I plugged in a monitor, hoping for a panic or something, but nope -- just unresponsive. I've found some mention in the FreeBSD mailing lists about possible problems with write caching and the Adaptec 3960D SCSI controller (which I thought was a 39160 SCSI controller, but I guess not). I'll have to see if that does the trick or not -- but in the meantime I'm wondering how I'm gonna get yesterday on the Promise. Of course, figuring out why it's crashing in the first place would be even better...

But it's not all bad news: earlier this week, the support manager at Promise that I've been dealing with called to tell me that the word had come down from on high. Yep...Promise is going to follow the GPL and properly release the Linux and Busybox source code for the firmware that goes into the VTrak 15100. Hurray! I'll have to watch, of course, and make sure it shows up...but it sounds good. "Let's put it this way," said the manager. "It's on my desk for me to do. And I don't want it there for long." To the home front, now.

As if I didn't have enough on the go, I've blown my tax return on the makings of a MythTV backend: 2.4GHz P4, umpty-GB hard drive, the PCHDTV-300 (get it while you can!), generic 128MB Nvidia (no onboard video on this mobo, or I would've stuck with that), a Hauppauge PVR-500MCE, and a nice Asus mobo in an Antec case to tie it all together. Random notes:
1. I like the case-- no sharp edges, very well put together, easy to assemble, and pretty damned quiet. Nice.

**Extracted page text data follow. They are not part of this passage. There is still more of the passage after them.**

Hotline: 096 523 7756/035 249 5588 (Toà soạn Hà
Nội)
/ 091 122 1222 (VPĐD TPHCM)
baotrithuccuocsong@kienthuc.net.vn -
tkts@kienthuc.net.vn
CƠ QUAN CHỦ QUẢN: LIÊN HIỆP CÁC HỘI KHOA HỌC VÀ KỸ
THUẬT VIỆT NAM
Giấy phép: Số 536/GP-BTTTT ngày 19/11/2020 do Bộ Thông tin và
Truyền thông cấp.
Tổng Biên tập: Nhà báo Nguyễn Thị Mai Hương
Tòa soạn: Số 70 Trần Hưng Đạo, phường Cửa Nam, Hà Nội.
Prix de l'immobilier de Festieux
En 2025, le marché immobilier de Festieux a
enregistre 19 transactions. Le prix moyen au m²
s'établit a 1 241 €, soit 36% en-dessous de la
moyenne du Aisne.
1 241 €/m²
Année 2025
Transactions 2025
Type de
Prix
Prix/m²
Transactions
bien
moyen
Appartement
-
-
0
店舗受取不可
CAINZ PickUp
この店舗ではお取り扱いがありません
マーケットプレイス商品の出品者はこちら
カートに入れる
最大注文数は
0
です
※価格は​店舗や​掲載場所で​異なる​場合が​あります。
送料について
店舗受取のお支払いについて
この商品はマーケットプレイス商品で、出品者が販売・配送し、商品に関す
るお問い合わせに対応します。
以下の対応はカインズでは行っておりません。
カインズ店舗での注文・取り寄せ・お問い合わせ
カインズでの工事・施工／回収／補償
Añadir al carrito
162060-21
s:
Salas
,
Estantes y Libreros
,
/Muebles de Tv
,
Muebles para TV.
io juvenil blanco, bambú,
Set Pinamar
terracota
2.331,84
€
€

2. I think the graphics card was causing problems -- the machine kept seizing up for no apparent reason, and when I opened the case to have a look the heatsink was almost burning hot. (Memory was my first guess, but I'm running Gentoo on this and all the compiles went fine -- kernel, gcc, qt...'as a lotta compiles.)
3. The ivtv project lists the PVR-500 (dual tuners! yeah, baby!) as in alpha, but a fair few people have reported success with it. Me, I'm getting the finest MPEG-2 recordings of static you could ask for...but then, I'm pretty sure I'm doing something wrong, and I simply haven't had a chance to work on it since getting it assembled last weekend.
And now for something completely different: new mottoes for Harley Davidson:
- "Harley-Davidson: Because social contracts are for weak pussy-ass losers with small dicks."
- "Harley-Davidson: Because those other people aren't really human. Not like you and me."
- "Harley-Davidson: You deserve it. So do they."
- "Harley-Davidson: Because if you pissed in their faces, you'd be arrested."
- "Harley-Davidson: Because 'Fuck you!' is just too damned hard to remember."
- "Harley-Davidson: Because 'Fuck you!' is just too damned eloquent."